Le document que nous avons pu consulter fait 8 pages. Le gouvernement y demande une négociation sur un champ large – du développement de la culture de prévention à la qualité de vie au travail, en passant notamment par la réforme de la gouvernance de la santé au travail –, mais avec des éléments qui semblent déjà bien précis. Il attend "la finalisation de cette négociation" pour la fin de l'année 2020.

Objectifs ? Ils sont "clairement identifiés", écrit la lettre. Pour "amélior[er] la prévention au bénéfice des employeurs et des salariés", il s'agira d'"accompagner plus efficacement les entreprises […] pour qu'elles adoptent des mesures de prévention aux risques qui leur sont propres" et "d'améliorer l'efficacité de la gouvernance de la santé au travail". Au passage, dès ce préambule, le gouvernement souligne que "les entreprises qui mettent en place de bonne foi les mesures de prévention […] doivent être protégées".

Offre-socle pour les SSTI

La réorganisation de la gouvernance de la santé au travail est, depuis le rapport Lecocq-Dupuis-Forest de l'été 2018, un des points les plus sensibles des discussions, et a donné lieu à de nombreuses manœuvres, tant du côté des services de santé au travail interentreprises, que d'institutions publiques telles que la branche AT-MP de l'assurance-maladie ou l'INRS, personne ne voulant se retrouver sous le même toit.

Pour les SSTI, le Medef – qui a pris la main depuis novembre pour organiser la négociation – a à nouveau posé sa ligne rouge il y a quelques jours, Geoffroy Roux de Bézieux tonnant que "le France Santé-travail de Charlotte Lecocq, le Medef n'en veut pas".

Ainsi la messe semble-t-elle à peu près dite sur ce point : le document d'orientation demande essentiellement que la "rénovation de l'organisation des SSTI" passe par la "définition de normes de qualité" et d'une "offre-socle". Soit très exactement ce que défend Présanse (association qui rassemble la majorité des SSTI) ; avec un cahier des charges de l'offre de services des SSTI prêt à être dégainé.

Le gouvernement veut que l'offre de services s'appuie sur "des acteurs institutionnels rénovés dans leur structuration, leur fonctionnement, et leur implantation territoriale". Mais pour cela, un "mouvement de rationnalisation" suffira.
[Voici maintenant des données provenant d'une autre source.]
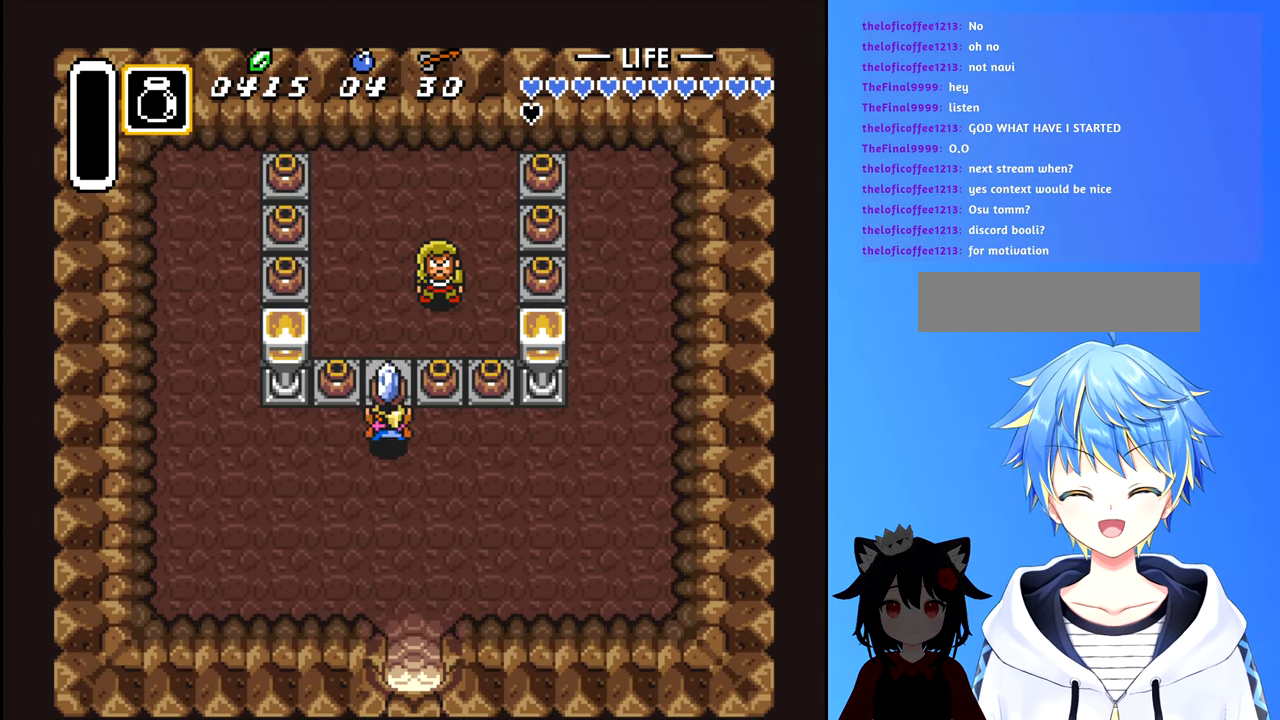
Gameplay with a controller (Nintendo layout); each line is a JSON object with the inputs held at the frame after it. "events" lists button and stick changes between this image and that frame as [ms after this image, input, new state], when the widget could be followed in between. Not read: L3 R3.
{"buttons": ["B", "DPAD_UP", "DPAD_RIGHT"], "events": [[83, "B", "up"], [183, "B", "down"], [233, "B", "up"], [300, "B", "down"], [367, "B", "up"], [417, "B", "down"], [500, "DPAD_RIGHT", "down"]]}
Cela tombe bien, les fusions des SSTI se sont accélérées ces derniers mois : le Medef indique ainsi que fin 2019, une quarantaine de conseils d'administration de services avaient acté un rapprochement. La lettre ne ferme cependant pas tout à fait la porte à la possibilité d'aller plus loin, renvoyant au tout récent rapport de l'Igas.

HSE

Hygiène, sécurité et environnement (HSE) est un domaine d’expertise ayant pour vocation le contrôle et la prévention des risques professionnels ainsi que la prise en compte des impacts sur l’environnement de l’activité humaine. L’HSE se divise donc en deux grands domaines : l’hygiène et la sécurité au travail (autrement appelées Santé, Sécurité au travail ou SST) et l’environnement.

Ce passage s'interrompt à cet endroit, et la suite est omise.